#WorldWildlifeDay: How police are protecting biodiversity for a greener future

3 March 2022
Wildlife crime is growing up to three times the rate of the global economy

The illegal acquisition and consumption of wildlife are among the top global drivers of the decimation of some of the world’s most endangered species and a severe threat to the delicate balance between ecosystems and biodiversity.

Celebrated under the theme “Recovering key species for ecosystem restoration”, this year’s United Nations World Wildlife Day is shining a light on the status of some of the globe’s most critically endangered species.

While sometimes overlooked, law enforcement has a critical role to play in protecting endangered fauna and flora and, consequently, in safeguarding wider ecosystems and bringing about a greener future.

Wildlife and forestry crime make up the world’s fourth largest illegal trade and INTERPOL works relentlessly to enable police forces in its 195 member countries to tackle wildlife crime from all angles and across all continents.

Linked with cyber and financial crime

Borders do not restrict wildlife crime, nor lessen its consequences on climate change, biodiversity, security and public health. Endangered species, critical to the worlds ecosystem, are lucrative targets for the world’s transnational organized crime groups.

Wildlife crime is rising 5 per cent to 7 per cent annually, 2-3 times the growth rate of the global economy

A truly global approach to tackling this threat is vital. INTERPOL’s environmental security programme helps to disrupt and dismantle the networks involved in this illegal trade by assisting enforcement authorities on all continents to enforce national and international laws and treaties effectively.

Because wildlife crime is often linked with cyber and financial crime, INTERPOL provides member countries with the tools and databases required to follow key suspects along these crime paths, from detection to investigation, arrest, prosecution and conviction.

Criminals constantly adapt their modus operandi in attempts to avoid detection. By engaging with the entire wildlife sector and supply chain to identify and catalogue wildlife crime methods – and issuing INTERPOL Purple Notices -  INTERPOL is able to help member countries stay one step ahead.

DATA FOR ANALYSIS.
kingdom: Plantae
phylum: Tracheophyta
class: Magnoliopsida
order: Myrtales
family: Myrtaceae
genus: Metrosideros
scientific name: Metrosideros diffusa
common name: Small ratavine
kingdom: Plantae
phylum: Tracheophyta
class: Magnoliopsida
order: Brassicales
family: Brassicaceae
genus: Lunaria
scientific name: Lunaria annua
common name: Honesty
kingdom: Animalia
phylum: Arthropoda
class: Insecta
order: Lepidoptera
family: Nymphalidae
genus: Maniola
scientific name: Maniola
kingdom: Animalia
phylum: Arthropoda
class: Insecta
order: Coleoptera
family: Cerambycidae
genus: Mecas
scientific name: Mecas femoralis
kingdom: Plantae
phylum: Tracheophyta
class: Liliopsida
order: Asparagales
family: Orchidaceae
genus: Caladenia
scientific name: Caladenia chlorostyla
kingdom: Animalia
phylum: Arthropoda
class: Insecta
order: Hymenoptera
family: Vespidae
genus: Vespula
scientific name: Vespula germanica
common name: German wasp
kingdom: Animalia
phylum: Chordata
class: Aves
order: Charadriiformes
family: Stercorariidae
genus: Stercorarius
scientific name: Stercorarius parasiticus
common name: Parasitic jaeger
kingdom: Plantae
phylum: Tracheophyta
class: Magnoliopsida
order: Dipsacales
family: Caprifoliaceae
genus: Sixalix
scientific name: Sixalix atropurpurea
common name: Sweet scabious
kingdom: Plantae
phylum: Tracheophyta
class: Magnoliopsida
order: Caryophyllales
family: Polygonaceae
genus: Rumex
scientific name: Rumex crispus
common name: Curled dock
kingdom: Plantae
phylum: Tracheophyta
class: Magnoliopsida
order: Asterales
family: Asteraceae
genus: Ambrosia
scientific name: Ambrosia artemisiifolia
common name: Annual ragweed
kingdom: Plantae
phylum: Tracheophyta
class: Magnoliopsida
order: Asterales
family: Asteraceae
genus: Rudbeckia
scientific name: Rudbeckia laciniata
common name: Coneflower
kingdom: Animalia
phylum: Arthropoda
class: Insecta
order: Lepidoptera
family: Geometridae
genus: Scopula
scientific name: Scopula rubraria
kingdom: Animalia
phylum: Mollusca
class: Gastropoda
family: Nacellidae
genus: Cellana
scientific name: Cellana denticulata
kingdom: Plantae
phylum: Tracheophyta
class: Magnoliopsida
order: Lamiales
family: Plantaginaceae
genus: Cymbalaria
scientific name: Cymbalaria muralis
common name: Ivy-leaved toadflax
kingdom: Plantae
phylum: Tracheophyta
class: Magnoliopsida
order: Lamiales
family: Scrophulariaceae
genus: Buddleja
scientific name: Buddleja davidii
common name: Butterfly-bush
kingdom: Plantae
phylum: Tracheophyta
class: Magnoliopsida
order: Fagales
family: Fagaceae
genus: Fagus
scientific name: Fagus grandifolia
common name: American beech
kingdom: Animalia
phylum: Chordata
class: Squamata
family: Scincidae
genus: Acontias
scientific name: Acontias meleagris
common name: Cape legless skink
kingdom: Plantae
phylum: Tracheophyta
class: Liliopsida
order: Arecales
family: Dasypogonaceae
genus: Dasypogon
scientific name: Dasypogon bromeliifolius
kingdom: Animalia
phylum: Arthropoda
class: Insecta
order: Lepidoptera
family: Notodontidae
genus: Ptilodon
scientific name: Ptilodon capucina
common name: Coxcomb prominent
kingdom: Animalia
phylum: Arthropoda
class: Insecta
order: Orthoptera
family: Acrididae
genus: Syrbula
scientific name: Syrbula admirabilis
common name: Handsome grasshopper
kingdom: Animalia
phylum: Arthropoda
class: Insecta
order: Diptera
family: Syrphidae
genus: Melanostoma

PROBLEM SET.
1) Based on the World Wildlife Day article, decide whether each statement agrees with it, answering yes or no and quoting the article's deciding words: (a) Wildlife crime grows by 5 to 7 percent each year. (b) INTERPOL has 150 member countries. (c) Wildlife and forestry crime form the world's third largest illegal trade.
2) Write what comes after the final sentence of the World Wildlife Day article.

RESULTS.
1)
(a) Yes: "Wildlife crime is rising 5 per cent to 7 per cent annually"
(b) No: "its 195 member countries"
(c) No: "the world’s fourth largest illegal trade"

2)
More than 3,000 offenders arrested

INTERPOL also coordinates global police operations that have brought many wildlife criminals to justice.  These operations help dismantle the networks behind environmental crime and have led to the seizure of tonnes of illicit wildlife products, including live endangered species.


Over the past decade, INTERPOL has coordinated more than 50 regional and global wildlife crime operations. The organization’s intelligence-led operations have helped identify trafficking hotspots and criminal targets, while ensuring the seizure of protected wildlife, from live big cats to reptiles to timber.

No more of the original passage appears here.